* [Kaynak Metin]
* * * * *

ŞER'Î HÜKÜMLERE BAĞLANMANIN ÖNEMİ

Günümüzde Müslümanlar zelil, sefil, perişan bir duruma düşmüşlerdir. Bunun başlıca sebebi, Allah Subhânehu ve Teala’nın zikri (dini) olan İslâm'ın onların hayatından uzak oluşudur. İslâm’i hayatın hakim olmayışının sebebi de, Müslümanların İslâm'ı anlamada gösterdikleri zafiyettir. İşte bu zafiyetin yansıdığı sahalardan birisi ve en önemlisi de, Şer'î hüküm ve ona tabi olmak hususudur. Müslümanlar genelde Şer'î hüküm, ona tabi olmanın keyfiyeti ve öneminin ne olduğunu bilmiyorlar. Bu durum, onların davranış ve zihinlerindeki çarpıklığa dolayısıyla şahsiyetlerinin bozukluğuna sebep oluyor. Hayatlarının cahiliye tortuları ile yani İslam dışı kanun, hüküm, nizam ve ölçüler ile kokuşmasının sebeplerinden en önemlisi de yine bu durumdur.

Onun için, şer'î hükmün tanımını ve şer'î hükme bağlanmanın önemini izah etmeye çalışacağız, inşallah.

Şer'î hüküm; şari’nin kulların fiilleriyle ilgili hitabıdır.

* * * * *

* [İncelenecek Veriler]
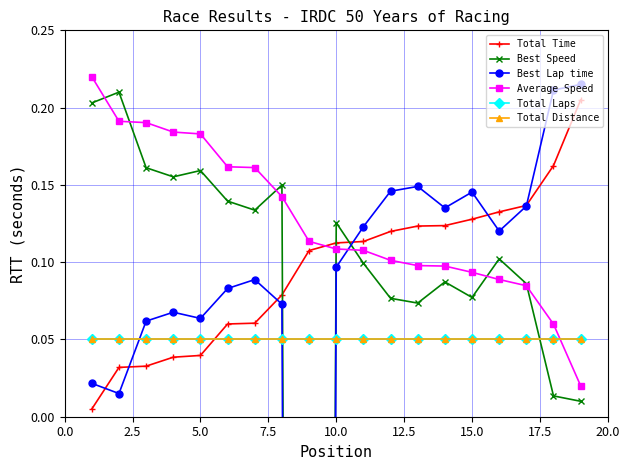

The Best Lap time series shows 0.0 at 17.5. True or false?

False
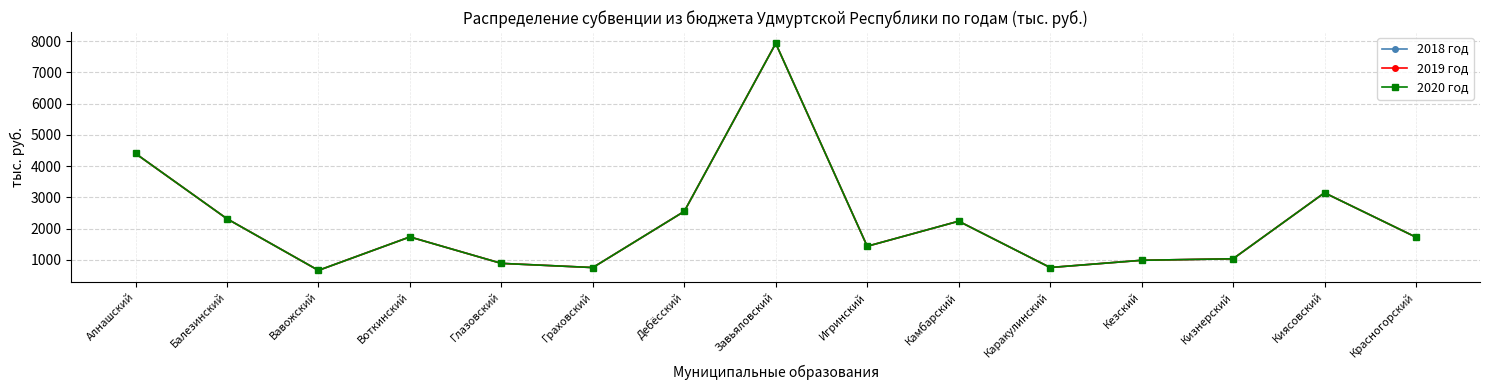

True or false: 2020 год has more than 2 interior local peaks.

True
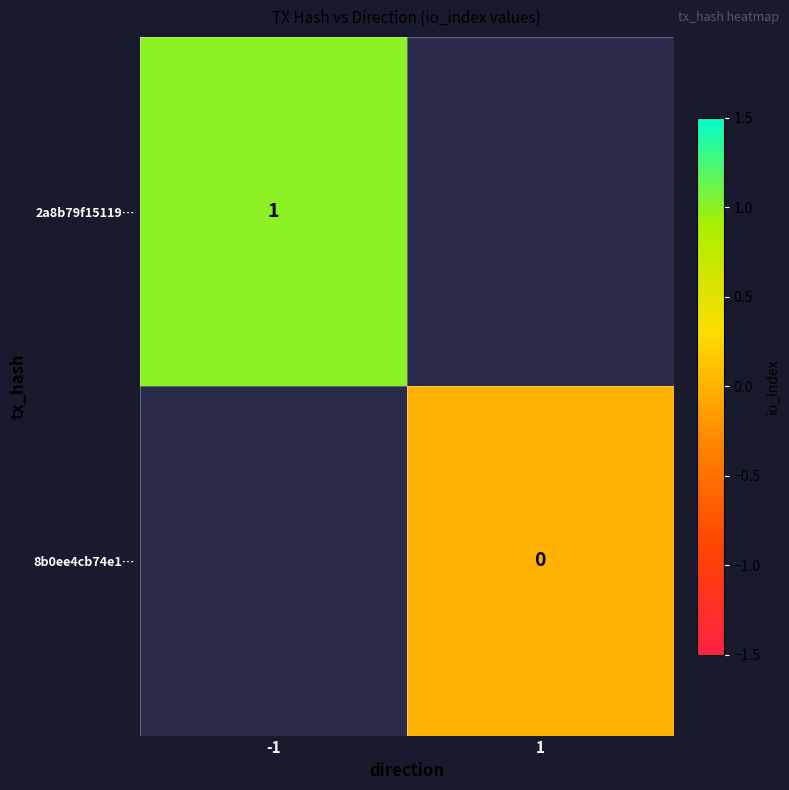

The value of 2a8b79f15119… at -1 is 1. True or false?

True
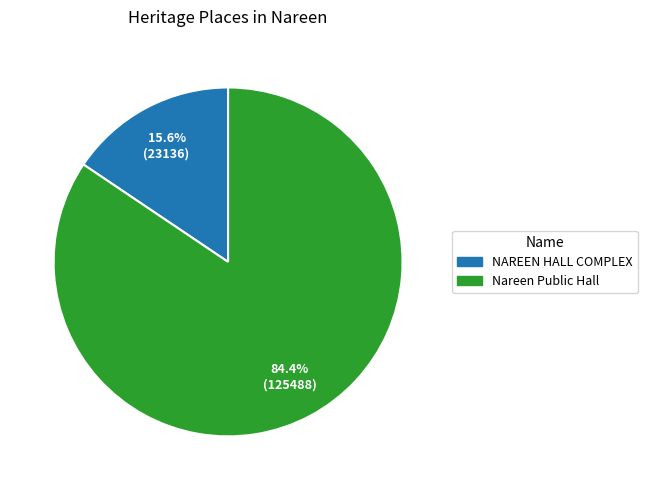

What is the ratio of the value at Nareen Public Hall to the value at NAREEN HALL COMPLEX?

5.4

* * * * *

* [Görev Talimatı 1]
Kaynak metne göre aşağıdaki soruları yanıtlayın:
(a) Müslümanların zelil, sefil ve perişan duruma düşmesinin başlıca sebebi nedir?
(b) İslâm'i hayatın hakim olmayışının sebebi nedir?
(c) Şer'î hüküm nasıl tanımlanmaktadır?
* [Görev Talimatı 2] Kaynak metinde "perişan" sözcüğünü "çaresiz" ile değiştirip "ŞER'Î HÜKÜMLERE BAĞLANMANIN" ifadesinden "etmeye çalışacağız, inşallah." ifadesine kadar olan kısmı yeniden yazın.

* [Alıştırma Yanıtı 1]
(a) Allah Subhânehu ve Teala'nın zikri (dini) olan İslâm'ın onların hayatından uzak oluşu.
(b) Müslümanların İslâm'ı anlamada gösterdikleri zafiyet.
(c) Şari'nin kulların fiilleriyle ilgili hitabı olarak.

* [Alıştırma Yanıtı 2]
ŞER'Î HÜKÜMLERE BAĞLANMANIN ÖNEMİ

Günümüzde Müslümanlar zelil, sefil, çaresiz bir duruma düşmüşlerdir. Bunun başlıca sebebi, Allah Subhânehu ve Teala’nın zikri (dini) olan İslâm'ın onların hayatından uzak oluşudur. İslâm’i hayatın hakim olmayışının sebebi de, Müslümanların İslâm'ı anlamada gösterdikleri zafiyettir. İşte bu zafiyetin yansıdığı sahalardan birisi ve en önemlisi de, Şer'î hüküm ve ona tabi olmak hususudur. Müslümanlar genelde Şer'î hüküm, ona tabi olmanın keyfiyeti ve öneminin ne olduğunu bilmiyorlar. Bu durum, onların davranış ve zihinlerindeki çarpıklığa dolayısıyla şahsiyetlerinin bozukluğuna sebep oluyor. Hayatlarının cahiliye tortuları ile yani İslam dışı kanun, hüküm, nizam ve ölçüler ile kokuşmasının sebeplerinden en önemlisi de yine bu durumdur.

Onun için, şer'î hükmün tanımını ve şer'î hükme bağlanmanın önemini izah etmeye çalışacağız, inşallah.